Oracle by the numbers
Oracle shared a number of data points regarding its own ESG performance. Executives noted the following goals for 2025:
- 100% renewable energy use for Oracle Cloud and Oracle Operations
- 25% reduction in employee air travel emissions
- 100% of key suppliers has an environmental program in place
- 80% of key suppliers has emission reduction targets in place
- 33% reduction in potable water and waste to landfill per square foot
- Be carbon neutral
The company is also aiming for a 50% reduction in total emissions by 2030 and to be net zero by 2050.

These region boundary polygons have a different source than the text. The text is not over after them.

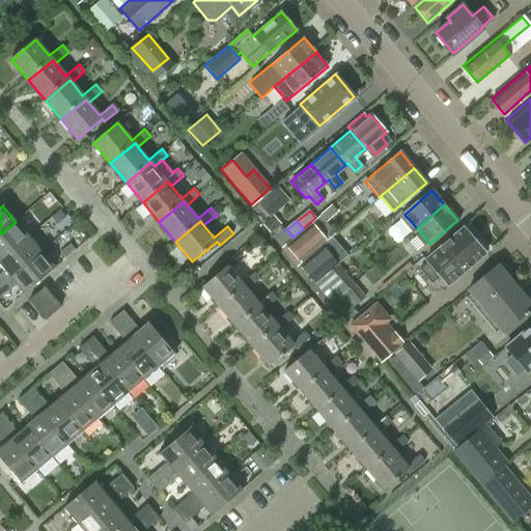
[(16,222),(0,234),(0,259),(28,236),(16,222)]
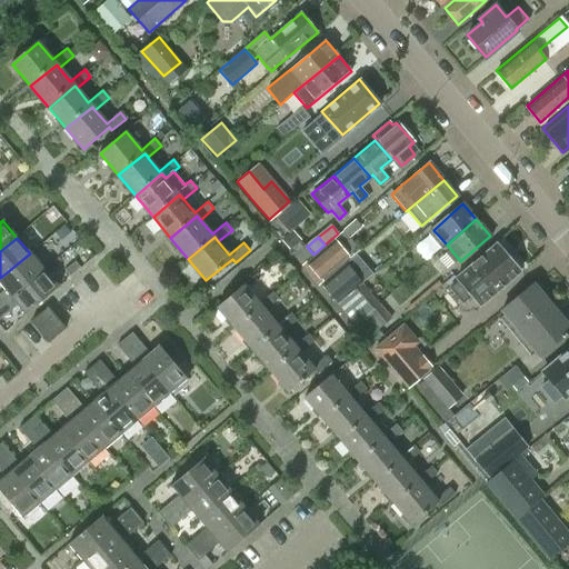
[(88,261),(95,256),(80,238),(69,248),(73,253),(77,250),(88,261)]
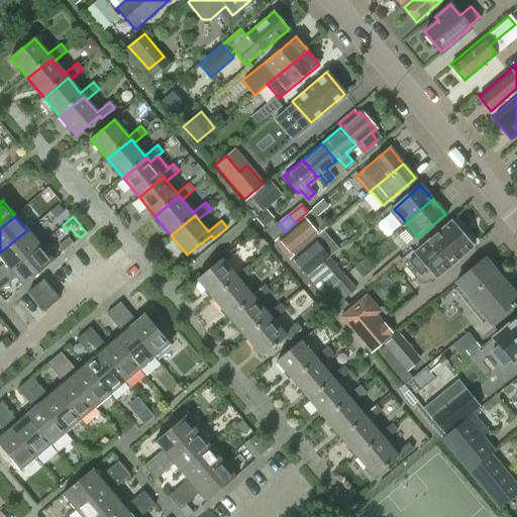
[(277,238),(274,241),(289,259),(289,260),(292,256),(294,255),(293,253),(317,232),(306,219),(304,217),(279,238),(278,237),(277,238)]
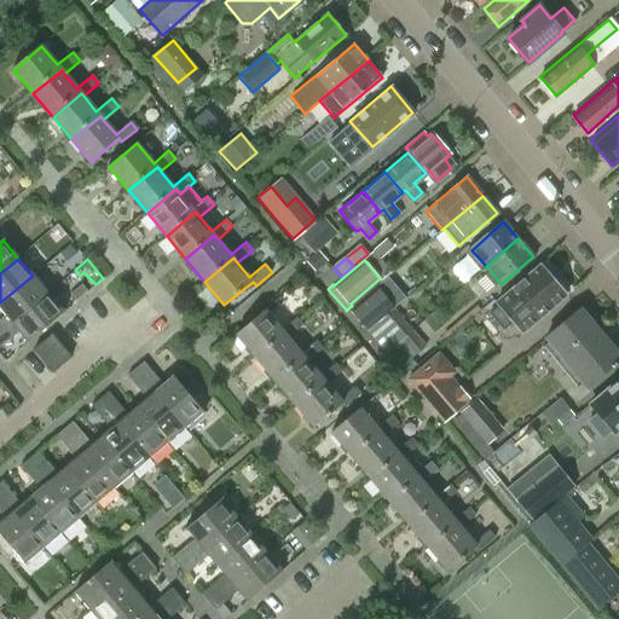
[(498,306),(490,313),(504,329),(513,322),(521,333),(567,293),(556,279),(559,277),(548,264),(544,266),(542,264),(496,304),(498,306)]
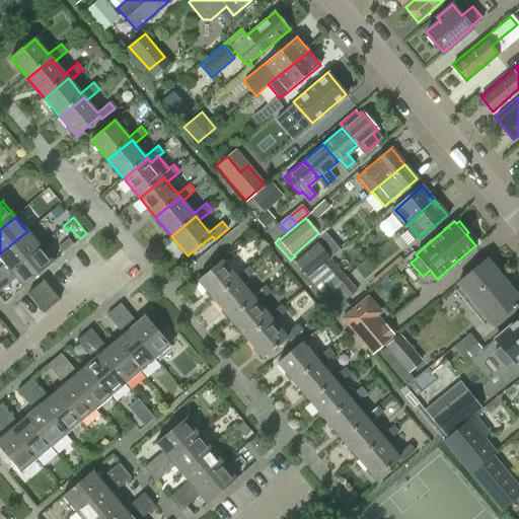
[(270,234),(275,240),(276,240),(286,232),(280,225),(270,234)]
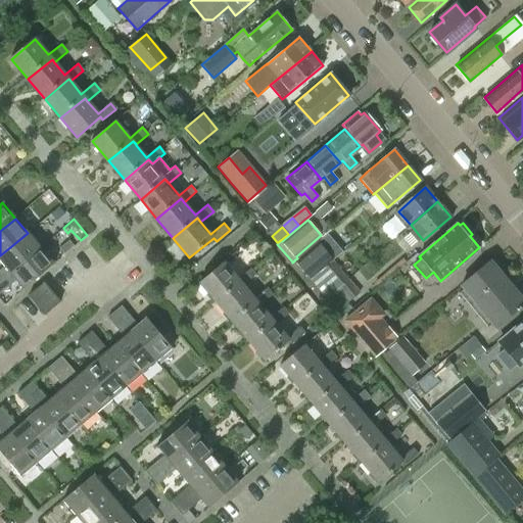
[(0,262),(4,267),(0,270),(0,281),(41,247),(28,233),(0,255),(0,262)]
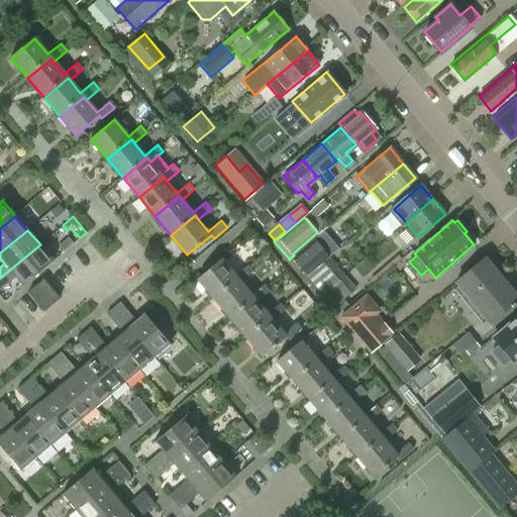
[(314,238),(290,260),(305,277),(306,278),(329,256),(314,238)]
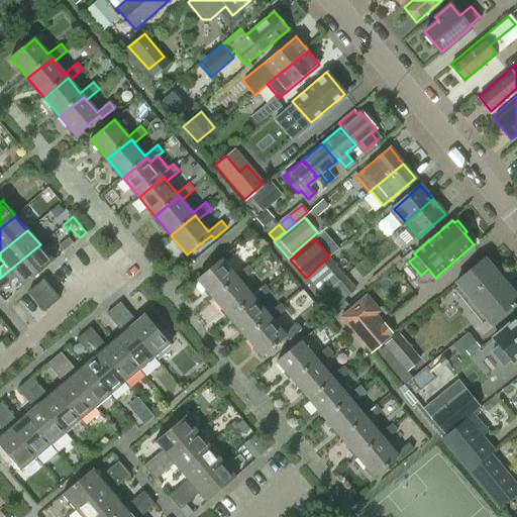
[(40,244),(0,278),(0,291),(16,278),(24,287),(55,261),(40,244)]
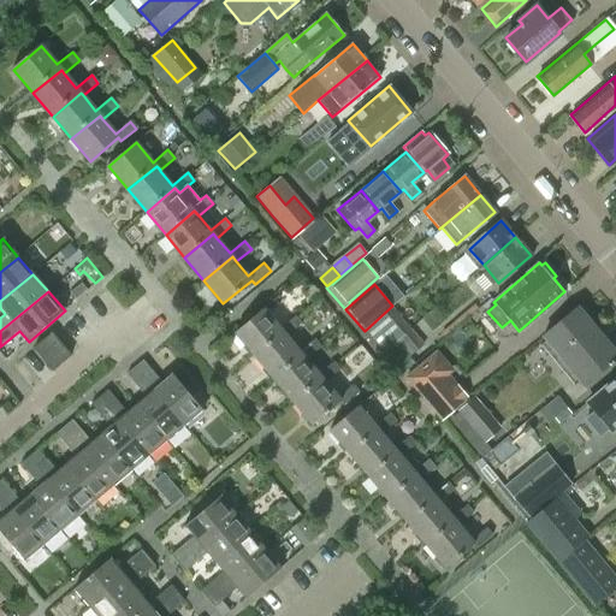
[(426,344),(392,306),(365,331),(397,368),(426,344)]
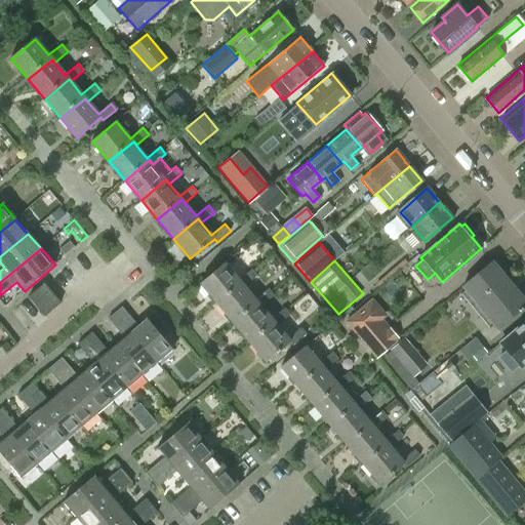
[(462,286),(465,289),(459,293),(488,328),(493,324),(496,327),(518,309),(519,311),(523,308),(521,306),(524,301),(524,299),(492,261),(462,286)]
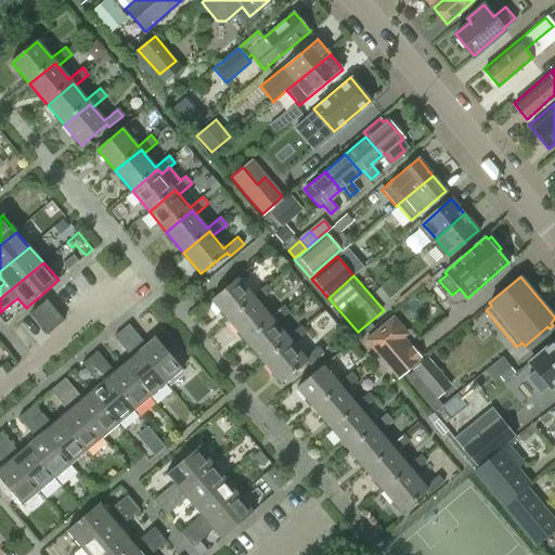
[(213,299),(230,321),(254,299),(257,302),(271,291),(267,285),(253,296),(237,278),(213,299)]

So, how has Oracle done so far? Executives reported:
- 3 million pounds of retired hardware assets were collected for recycling or reuse in FY22 with 99.9% reused or recycled
- 88% of Oracle’s key direct manufacturing suppliers (representing 80+% of spend) have energy or carbon reduction goals in place
- 22% increase in renewable energy use in 2021 over the previous year
- And, 100% renewable energy used in 16 regions for Oracle Cloud data centers
That data center claim got my attention as it was, in one Oracle executive’s, ‘a slam dunk’ for Oracle. The company chose to locate its Oracle Cloud data centers near hydroelectric, solar farm, wind farm and/or geothermal energy sources. These cloud data centers represent Oracle’s biggest single energy consumption item. (see image below)

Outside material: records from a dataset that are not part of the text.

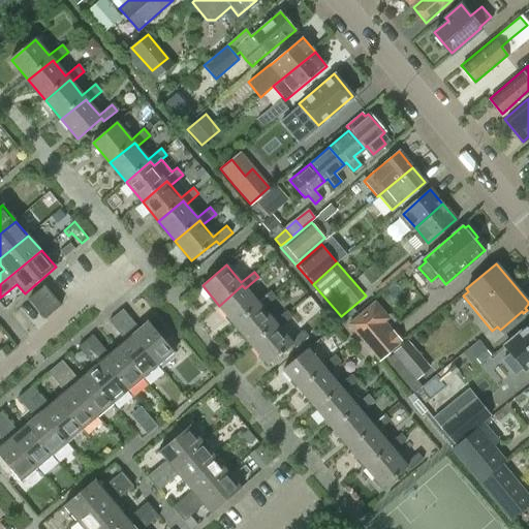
[(44,285),(29,299),(30,300),(44,317),(61,305),(45,286),(44,285)]
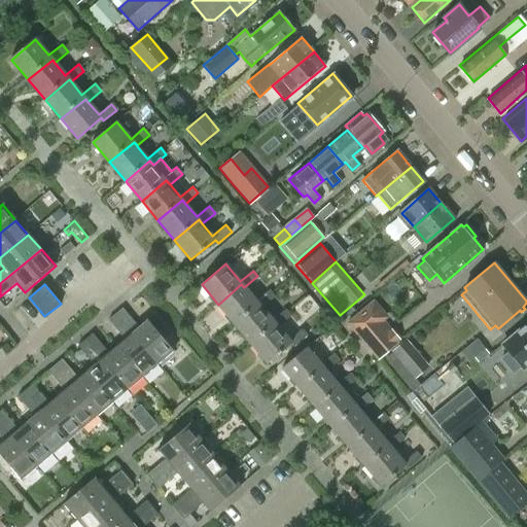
[(241,284),(218,305),(235,323),(258,304),(261,307),(274,295),(269,289),(255,301),(244,287),(241,284)]
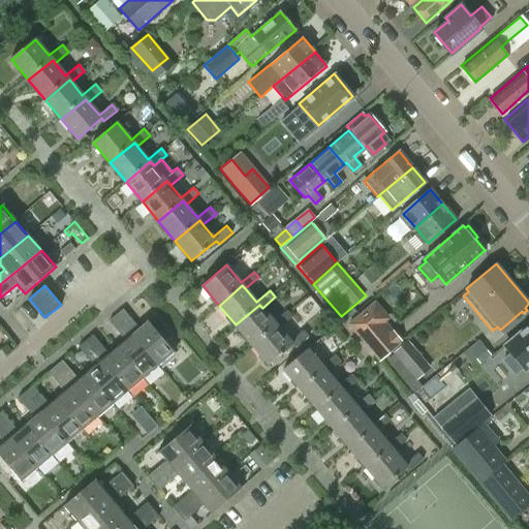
[(259,305),(236,324),(251,344),(275,323),(278,328),(291,316),(286,310),(274,321),(262,308),(259,305)]
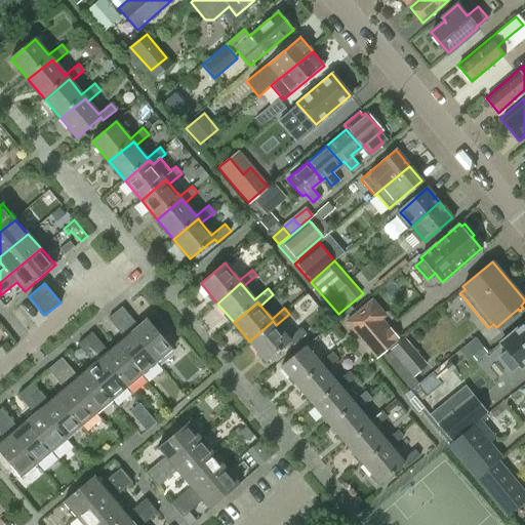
[(115,314),(158,364),(173,351),(147,319),(138,326),(122,308),(115,314)]
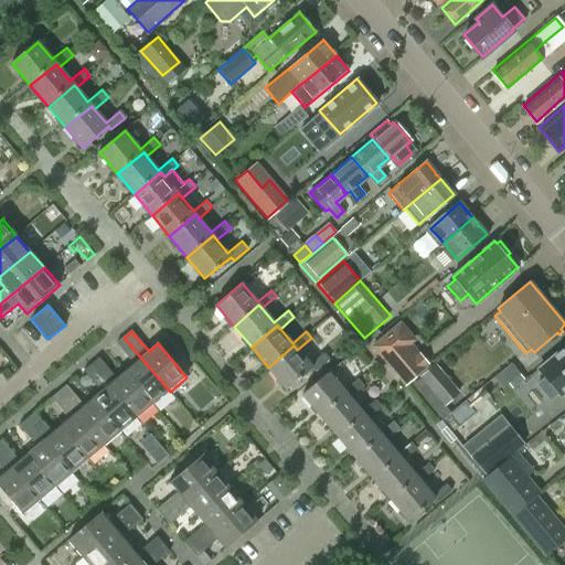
[(384,337),(374,345),(407,384),(429,365),(412,344),(398,354),(384,337)]
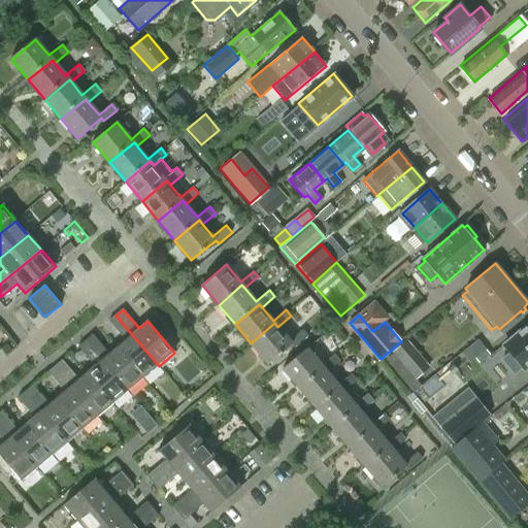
[(118,347),(143,378),(159,366),(116,316),(109,321),(125,340),(118,347)]
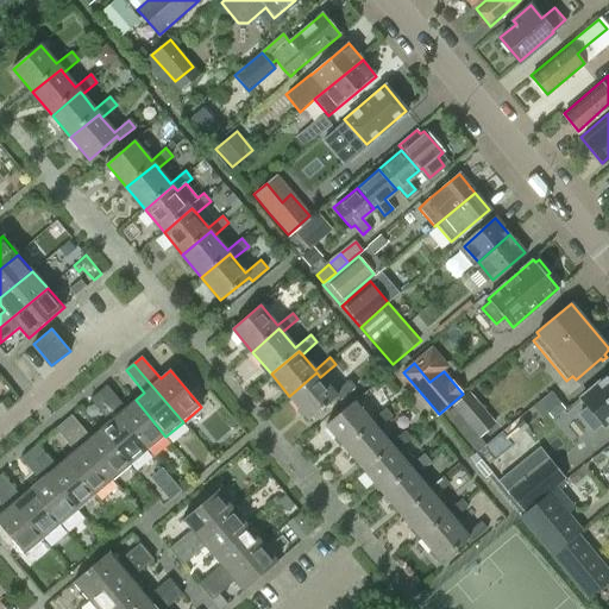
[(333,393),(320,377),(316,372),(289,396),(309,420),(337,397),(340,400),(356,388),(349,380),(333,393)]
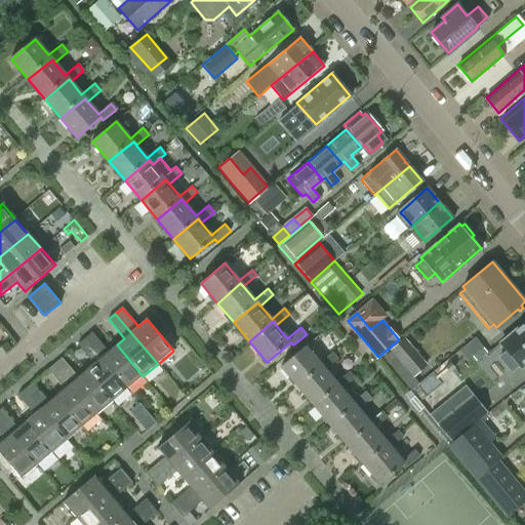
[(524,322),(498,344),(505,352),(498,357),(511,372),(518,366),(520,368),(524,363),(524,322)]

Oracle executives also highlighted a number of social targets and programs. More specifically, they noted:
- Oracle employees are involved in a number of volunteer opportunities and are given time to pursue these
- Oracle Education Foundation to teach young people technical skills
- Oracle Academy provides free computing training in 130 countries
- Oracle Giving supports thousands of non-profits globally
- Oracle Workforce supports diversity and accessibility initiatives
Oracle has also won awards for:
- Its diversity efforts
- Its employment of women
- Supporting the disabled community
- Support for LGBTQ, veterans, Generation Z and more
Oracle clearly sees that ESG has a long-life and will require ever more sophisticated applications to meet the ever growing regulatory requirements. Its vision and solutions are multi-faceted and will add value to those customers who want to do much more than simply meet short-term regulatory requirements.
Oracle has some competition for an ESG solution set, but that market is surprising immature and not universally supported by application software vendors. For some software firms, in fact, they’ve left the development of ESG solutions to their software or implementation partners to create. Bolt-on or incremental solutions are often the first wave of net-new solutions but given the all-encompassing impact of ESG requirements on the totality of an enterprise, a more complete, integrated product set will likely follow.
There is a lot Oracle can leverage within its OCI, Fusion Apps, analytics and other products. Time will tell how much Oracle will continue to invest in these solutions and what kind of customer adoption will follow. Given that regulatory requirements keep moving more down-market (and that larger firms are demanding ESG data from ever smaller suppliers), the customer adoption should continue to grow.